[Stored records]

★ ★ ★ ★ ★

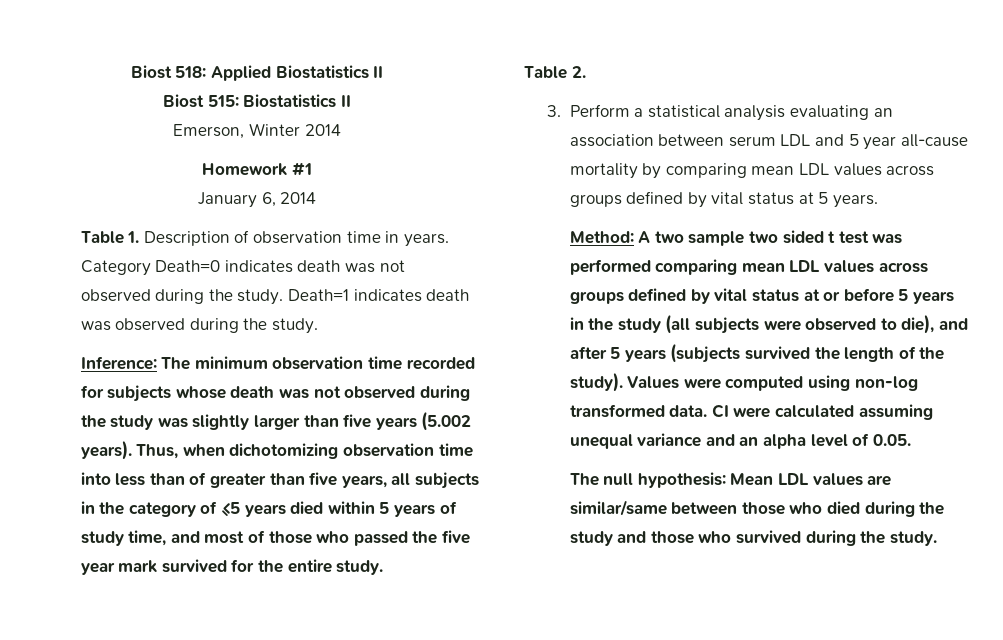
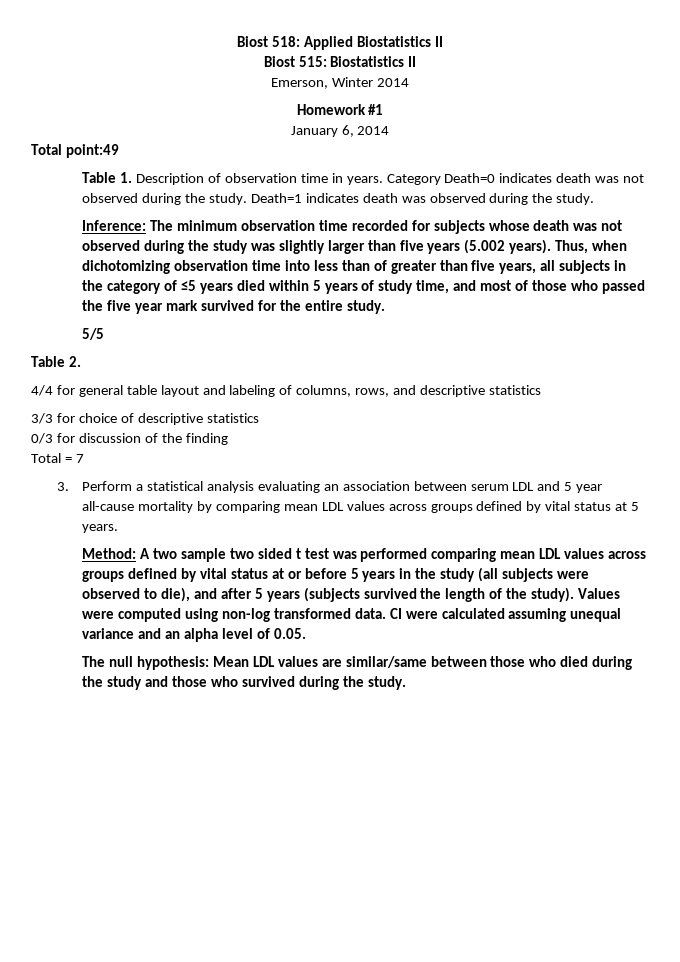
(317, 198) none -> [31,144,119,158] // Total point:49
(384, 567) none -> [82,328,105,340] // 5/5
(586, 72) none -> [31,385,541,397] [31,413,259,425] [31,433,228,445] [31,453,84,463] // 4/4 for general table layout and labeling of columns, rows, and descriptive statistics // 3/3 for choice of descriptive statistics // 0/3 for discussion of the finding // Total = 7

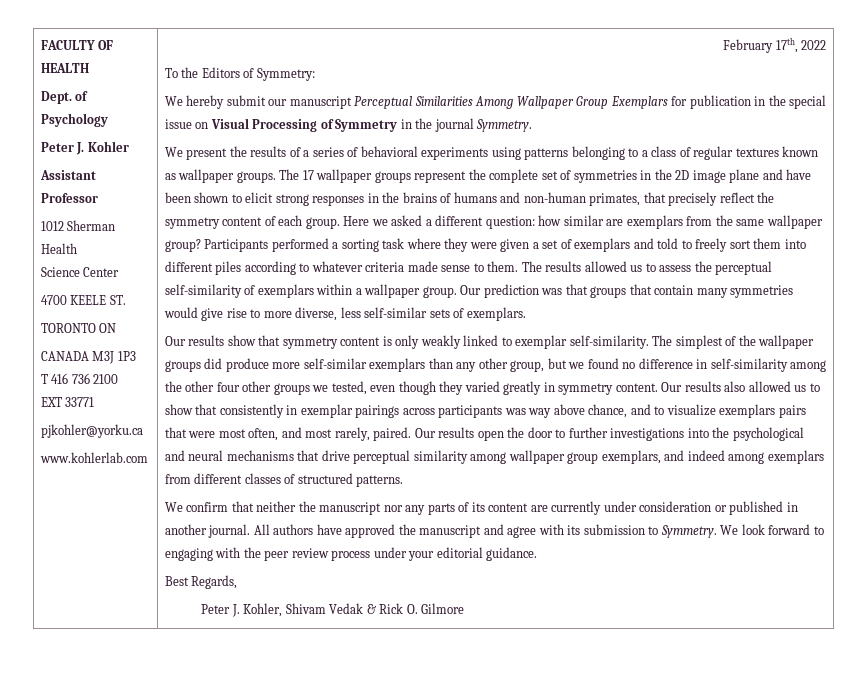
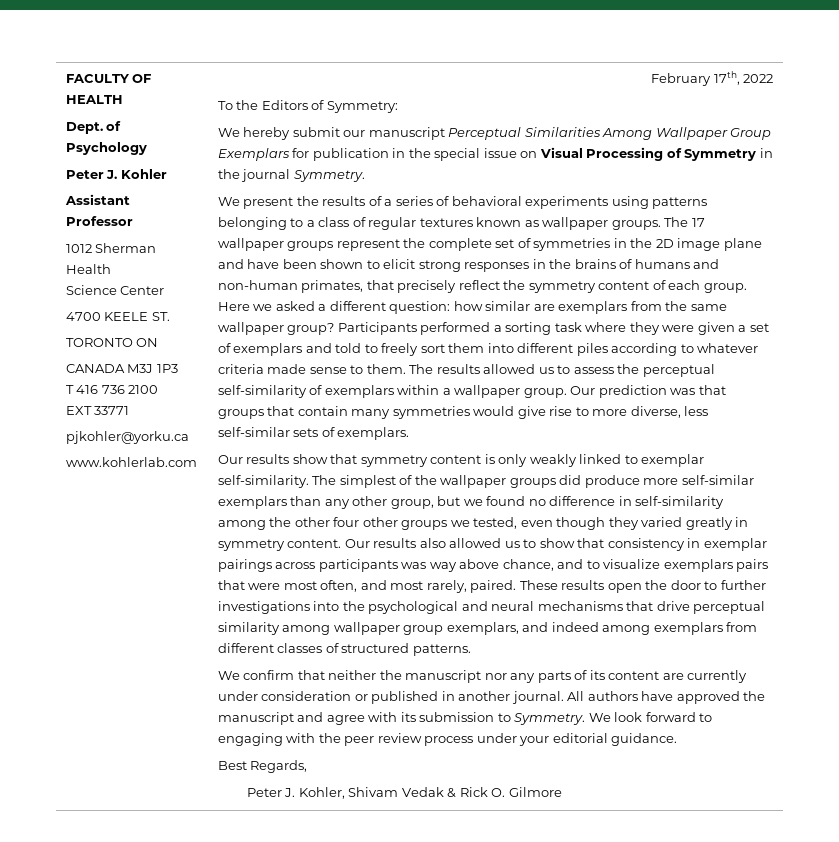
[219,404,284,418] consistently -> [607,538,685,551] consistency
[414,428,436,438] Our -> [519,580,558,590] These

★ ★ ★ ★ ★

Pictures stay out, and every line of the records is transcribed exactly.

(317, 198) none -> [31,144,119,158] // Total point:49
(384, 567) none -> [82,328,105,340] // 5/5
(586, 72) none -> [31,385,541,397] [31,413,259,425] [31,433,228,445] [31,453,84,463] // 4/4 for general table layout and labeling of columns, rows, and descriptive statistics // 3/3 for choice of descriptive statistics // 0/3 for discussion of the finding // Total = 7

[219,404,284,418] consistently -> [607,538,685,551] consistency
[414,428,436,438] Our -> [519,580,558,590] These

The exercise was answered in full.